This week has been very busy with work - we've been going full out on a couple development projects for clients, in addition to preparing for the The Write Stuff in San Francisco next month. As a result, I completely missed the kerfuffle over David Broder's test drive of Tesla Motor's Model S. Fortunately, Audrey Watters wrote a great post that helped me get up to speed (pun intended, and sorry).
Audrey's piece led me to this writeup by Tim Stahmer on interpreting data, and how the same data set can tell different stories to different people. While this is no surprise to people who work with both data and people, there is nothing like life to muck up the illusion of precision that a curated data set can suggest. This is something that I was thinking about earlier this week within the context of the push to collect more student data in the service of what people are calling "personalized" learning.

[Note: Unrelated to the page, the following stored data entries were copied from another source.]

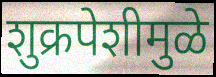
शुक्रपेशीमुळे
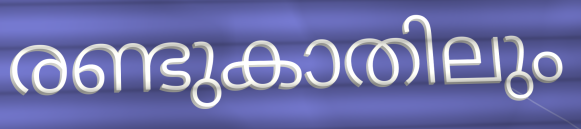
രണ്ടുകാതിലും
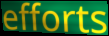
efforts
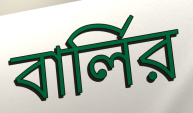
বার্লির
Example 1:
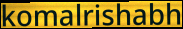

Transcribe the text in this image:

komalrishabh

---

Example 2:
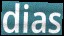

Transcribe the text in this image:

dias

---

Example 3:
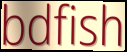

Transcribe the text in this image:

bdfish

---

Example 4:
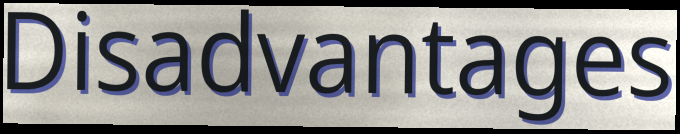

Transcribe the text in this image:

Disadvantages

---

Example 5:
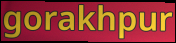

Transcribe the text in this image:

gorakhpur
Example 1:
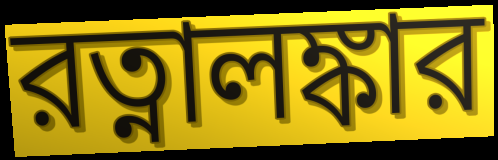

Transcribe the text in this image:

রত্নালঙ্কার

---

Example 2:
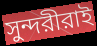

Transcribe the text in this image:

সুন্দরীরাই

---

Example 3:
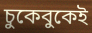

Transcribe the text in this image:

চুকেবুকেই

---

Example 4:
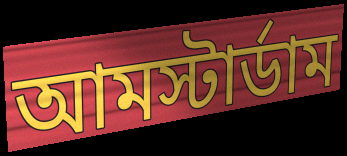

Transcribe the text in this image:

আমস্টার্ডাম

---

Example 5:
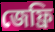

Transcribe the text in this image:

জেফ্রি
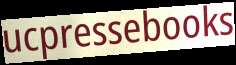
ucpressebooks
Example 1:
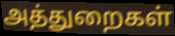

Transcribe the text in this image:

அத்துறைகள்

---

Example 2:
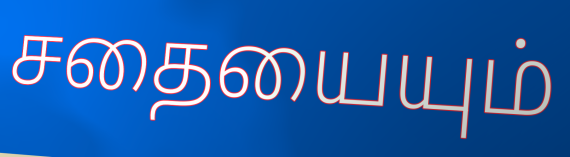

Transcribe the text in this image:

சதையையும்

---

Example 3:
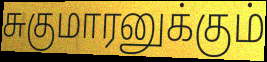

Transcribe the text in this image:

சுகுமாரனுக்கும்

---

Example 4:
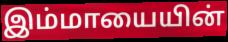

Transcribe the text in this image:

இம்மாயையின்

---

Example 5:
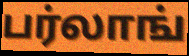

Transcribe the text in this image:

பர்லாங்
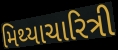
મિથ્યાચારિત્રી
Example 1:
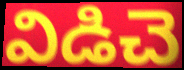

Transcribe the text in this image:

విడిచె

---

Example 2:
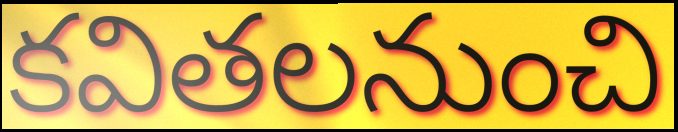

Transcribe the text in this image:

I left a comment on Tim's post; the crux of it is this:
What would be needed to get an educator and a student voice into the conversation about what data means? Hard drives of data are being collected about schools, teachers, administrators, and students. Largely, the subjects of that data - the teachers and the students - aren't given access to the data, and are being told what it means. Why shouldn't teachers and students be able to look at the data, and participate in the conversations that are defining what people call their performance? I'd be particularly curious to hear about the gaps between what the data measures, and what the learners consider important. Increased access to data could be used a springboard to teacher-driven action research. Student analysis of their data would be, at minimum, an awesome math class.
But, most importantly, why should the subjects of the data collection be cut out of the analysis that is being used to define their growth? What efforts, if any,are underway to guarantee that students and teachers can have full and complete access to the data collected about their work?